With these types of macros and an addon like Quartz it makes using my Hot Streak procs rather easy. 
Just hold down shift towards the end of either cast for a second and it'll que up that instant pyroblast. No need to lift up off of e or r anymore.

Virus Scan: virusscan.png

Download: turbofire.ahk

----------


## sh00k

The same can be done with

GRotation: http://www.mmowned.com/forums/bots-p...ight=grotation

You can also toggle it on and off whenever, eliminating the problem you have while typing in wow.

----------


## Backwardpawn

Ah well, I tried :/

If nothing else, a little scripting lesson for someone. ><

Looking through that post though it seems like a lot of people were having problems getting it to work in some cases cause of vb. Plus he's not supporting it anymore, so I suppose people still having trouble might find some use out of this.

----------


## CrazyCactuaR

> Ah well, I tried :/
> 
> If nothing else, a little scripting lesson for someone. ><
> 
> Looking through that post though it seems like a lot of people were having problems getting it to work in some cases cause of vb. Plus he's not supporting it anymore, so I suppose people still having trouble might find some use out of this.


their were some confusion over ocx files to load up at first but that was soon figured out.
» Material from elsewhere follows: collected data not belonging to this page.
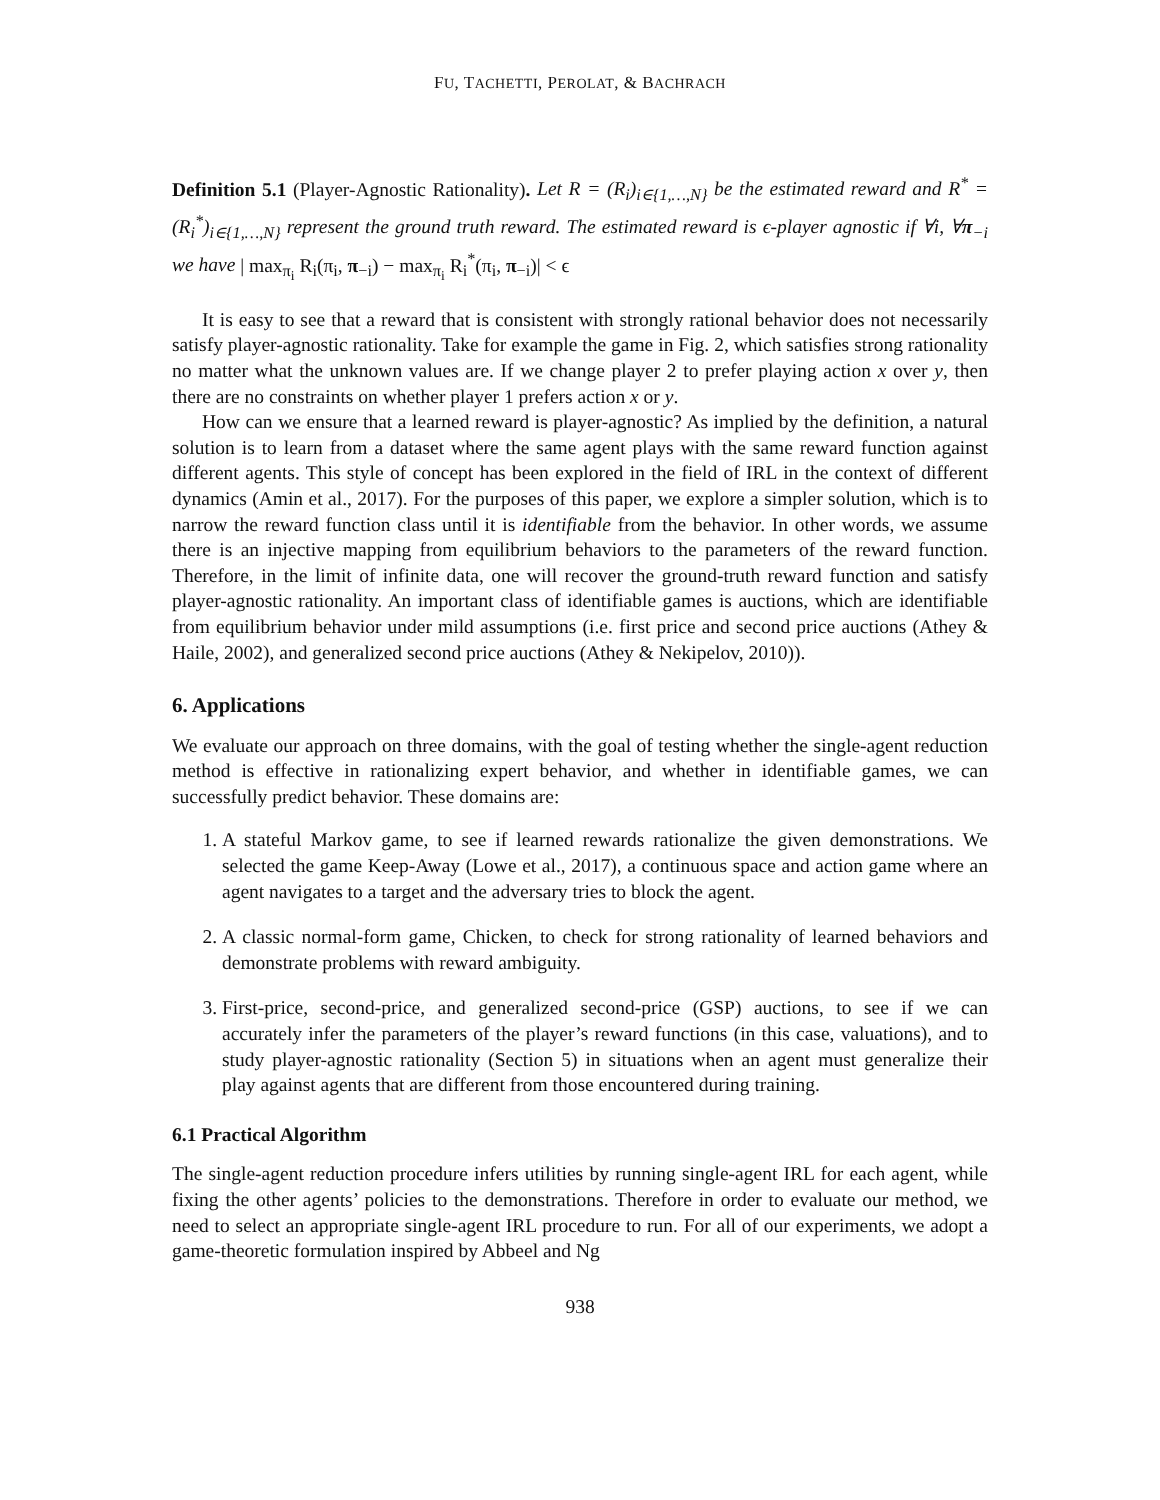FU, TACHETTI, PEROLAT, & BACHRACH
Definition 5.1 (Player-Agnostic Rationality). Let R = (R<sub>i</sub>)<sub>i∈{1,…,N}</sub> be the estimated reward and R<sup>*</sup> = (R<sub>i</sub><sup>*</sup>)<sub>i∈{1,…,N}</sub> represent the ground truth reward. The estimated reward is ϵ-player agnostic if ∀i, ∀π<sub>−i</sub> we have | max<sub>π<sub>i</sub></sub> R<sub>i</sub>(π<sub>i</sub>, π<sub>−i</sub>) − max<sub>π<sub>i</sub></sub> R<sub>i</sub><sup>*</sup>(π<sub>i</sub>, π<sub>−i</sub>)| < ϵ
It is easy to see that a reward that is consistent with strongly rational behavior does not necessarily satisfy player-agnostic rationality. Take for example the game in Fig. 2, which satisfies strong rationality no matter what the unknown values are. If we change player 2 to prefer playing action x over y, then there are no constraints on whether player 1 prefers action x or y.
How can we ensure that a learned reward is player-agnostic? As implied by the definition, a natural solution is to learn from a dataset where the same agent plays with the same reward function against different agents. This style of concept has been explored in the field of IRL in the context of different dynamics (Amin et al., 2017). For the purposes of this paper, we explore a simpler solution, which is to narrow the reward function class until it is identifiable from the behavior. In other words, we assume there is an injective mapping from equilibrium behaviors to the parameters of the reward function. Therefore, in the limit of infinite data, one will recover the ground-truth reward function and satisfy player-agnostic rationality. An important class of identifiable games is auctions, which are identifiable from equilibrium behavior under mild assumptions (i.e. first price and second price auctions (Athey & Haile, 2002), and generalized second price auctions (Athey & Nekipelov, 2010)).
6. Applications
We evaluate our approach on three domains, with the goal of testing whether the single-agent reduction method is effective in rationalizing expert behavior, and whether in identifiable games, we can successfully predict behavior. These domains are:
1. A stateful Markov game, to see if learned rewards rationalize the given demonstrations. We selected the game Keep-Away (Lowe et al., 2017), a continuous space and action game where an agent navigates to a target and the adversary tries to block the agent.
2. A classic normal-form game, Chicken, to check for strong rationality of learned behaviors and demonstrate problems with reward ambiguity.
3. First-price, second-price, and generalized second-price (GSP) auctions, to see if we can accurately infer the parameters of the player’s reward functions (in this case, valuations), and to study player-agnostic rationality (Section 5) in situations when an agent must generalize their play against agents that are different from those encountered during training.
6.1 Practical Algorithm
The single-agent reduction procedure infers utilities by running single-agent IRL for each agent, while fixing the other agents’ policies to the demonstrations. Therefore in order to evaluate our method, we need to select an appropriate single-agent IRL procedure to run. For all of our experiments, we adopt a game-theoretic formulation inspired by Abbeel and Ng
938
Problem is not alot of people know to make macro's for each key so you gotta guide them through every step, which most people who asked for help never actually responded.

gR3 aint dead as such, last version is 3.1.somat just not had time to redo that page (plus didnt think anyone used it really).

I love the concept of what you've made though its pretty ingenius  :Smile: 

edit: decided to redo my frontpage thanks for giving me the effort dude.

----------


## snigelmannen

Ok i like this as a prot warr i gotta spam revenge/hs for long periods and this helps when i cant press my keys when my injured hand hurts, tho i need to be able to choose what key i want to have turbo on.

Backwardpawn + rep thanks for sharing, got the keys i want scripted now.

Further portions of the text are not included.